The deliberately central irony of ‘The Antipodes’ is that while its characters are obsessed with telling stories, it remains entirely unclear what is happening here. Is this real? Are they trying to write a TV show? Start a religious cult? Are they dead? Divine? Living in a post-apocalyptic world? Dunno. But it is made up of endless smaller tales, some creepy, some bathetic, some profound, some upsetting, many all of them at once. Stuart McQuarrie is haunting as Danny M2, whose superficially feeble yarn about some chickens is ineffably disturbing; conversely, Doel’s Sarah rattles off a macabre, impossible story from her childhood with a breezy enthusiasm that renders it hilarious.
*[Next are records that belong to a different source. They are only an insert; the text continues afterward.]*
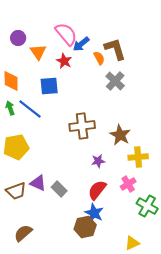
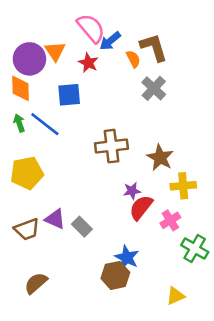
purple circle: (18, 38) -> (29, 59), moved, size x1.6
red semicircle: (97, 190) -> (141, 208), moved

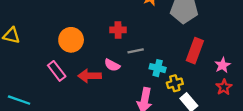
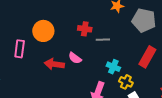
gray line: (136, 51) -> (103, 40), moved
pink rectangle: (57, 71) -> (20, 49), moved, turned 36
yellow cross: (175, 83) -> (126, 82), turned 32

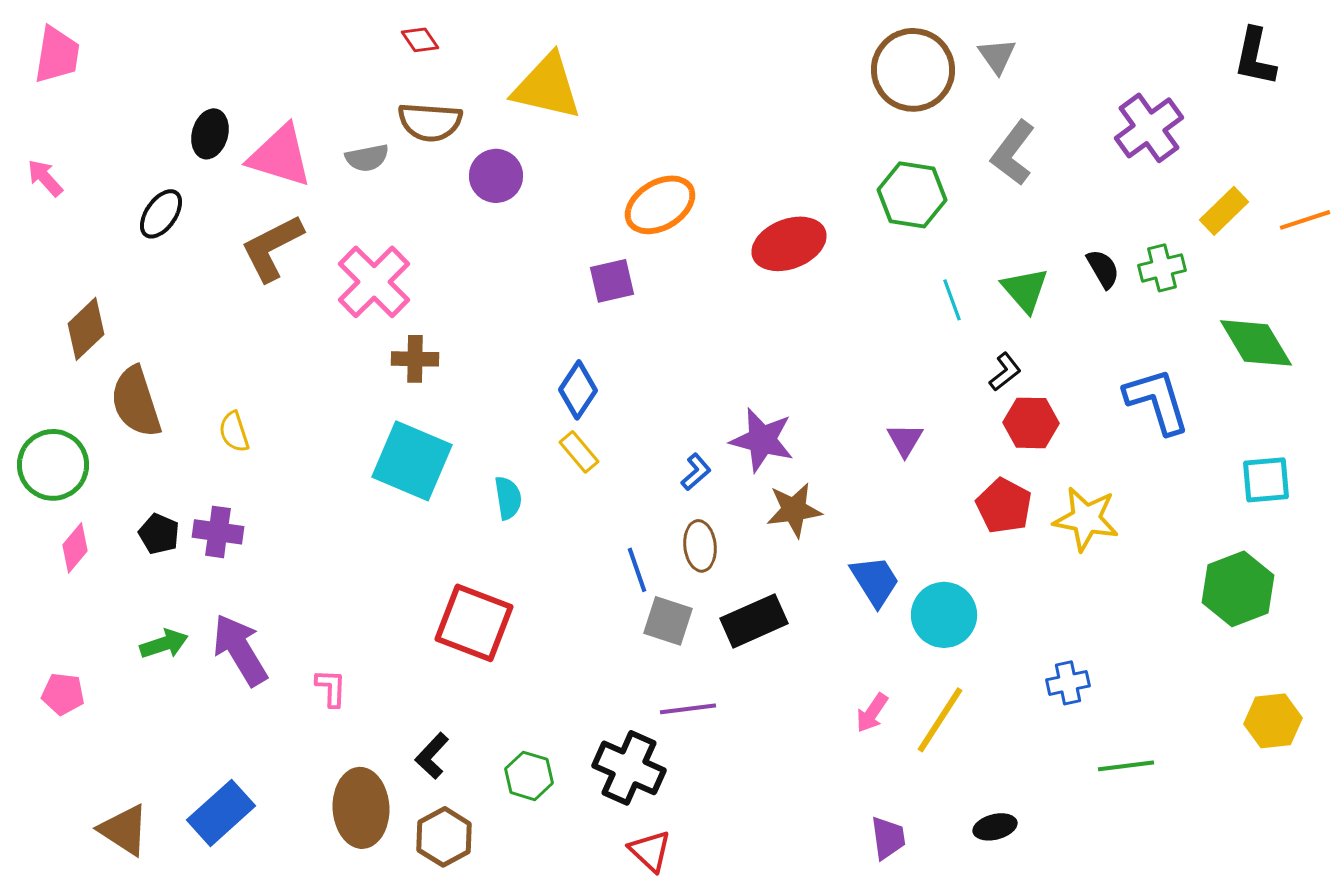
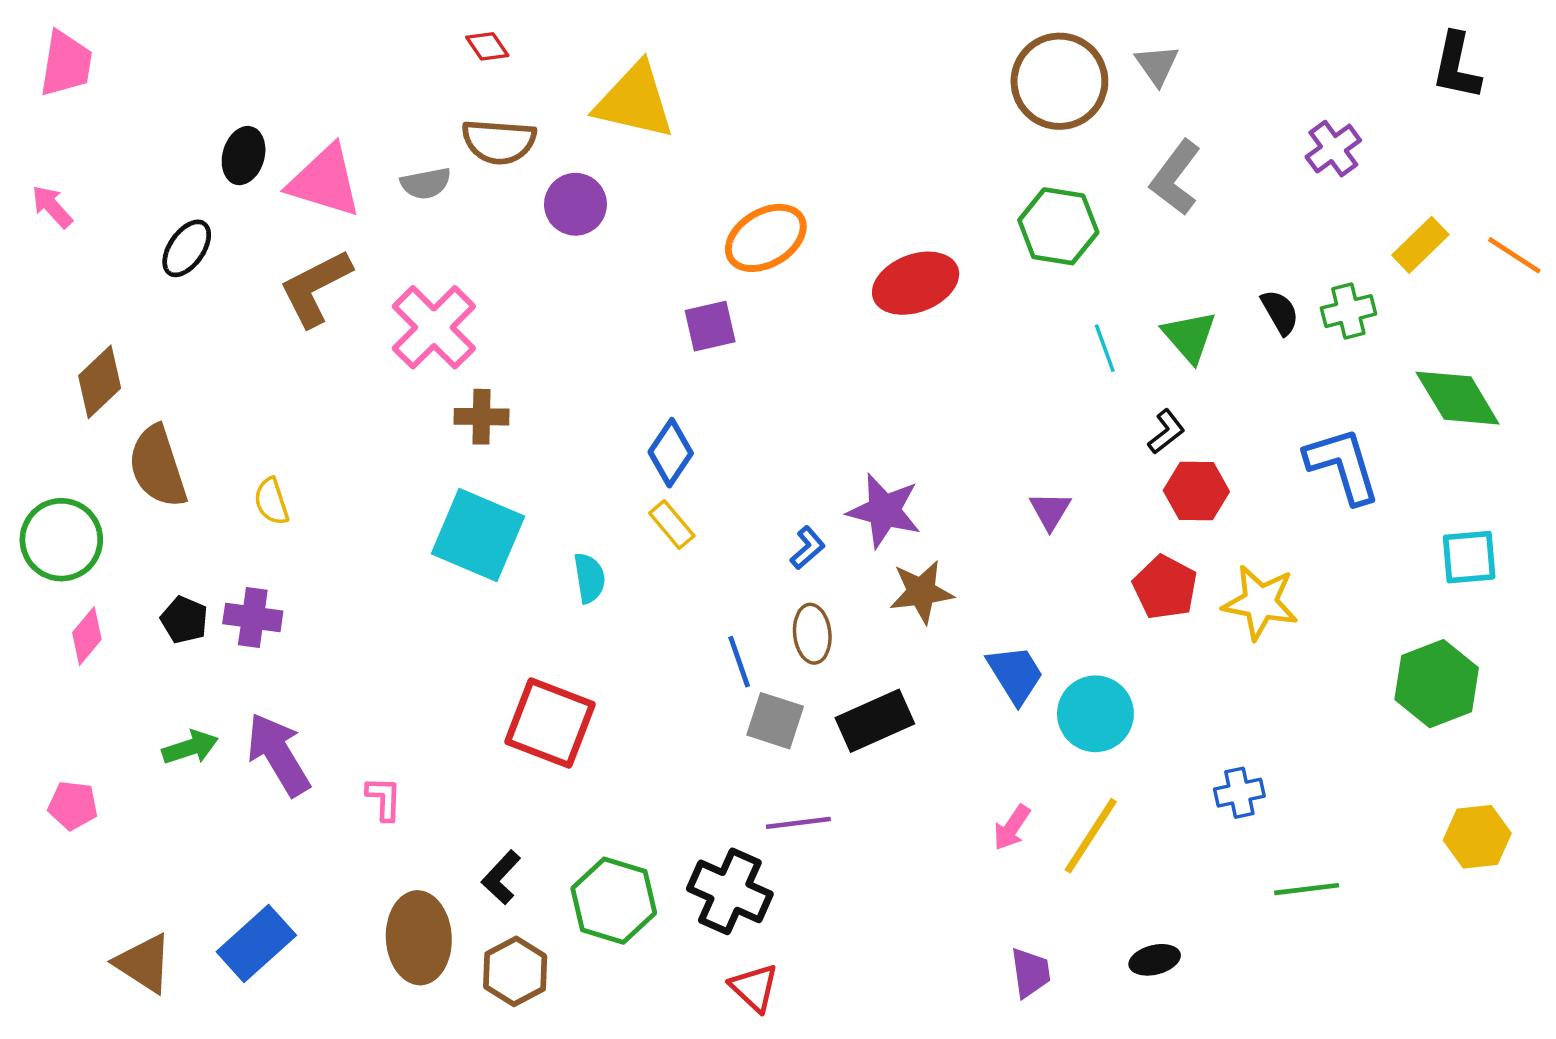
purple cross: (1149, 128) -> (1333, 149), size x0.7
orange line: (1305, 220) -> (1514, 255), turned 51
green hexagon: (529, 776) -> (614, 901), size x1.5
If ‘The Antipodes’ is concerned with any one thing, I suppose it’s the porous, malleable, subjective nature of reality, how what we call ‘real’ is simply a reflection of what we believe. But, you know, it’s also a good laugh. And it’s blessed with a truly remarkable cast: Arthur Darvill is great as the arrogant but strangely damaged Dave; Matt Bardock is very entertaining as crassly blokey Danny M1 (there are two Danny Ms, hence the numbering); Fisayo Akinade provides a thoughtful, sensitive note as Adam; although always on stage, Hadley Fraser has a near-cameo as the outsiderish Josh, a man whose interjections are largely limited to his weird perception of time.
Baker and Lamford direct beautifully, creating a sort of dreamy deadpan or strangely filtered reality. There are a couple of supernatural moments that would seem to push it into magical realism, but it’s never quite explicit. It is the world reflected back at us, but all skew-whiff.
Ultimately ‘The Antipodes’ is an existential drama about how objective reality is a sham, that is also a pretty funny comedy about some dudes in a pitching meeting. In between those poles, it crams in whole worlds.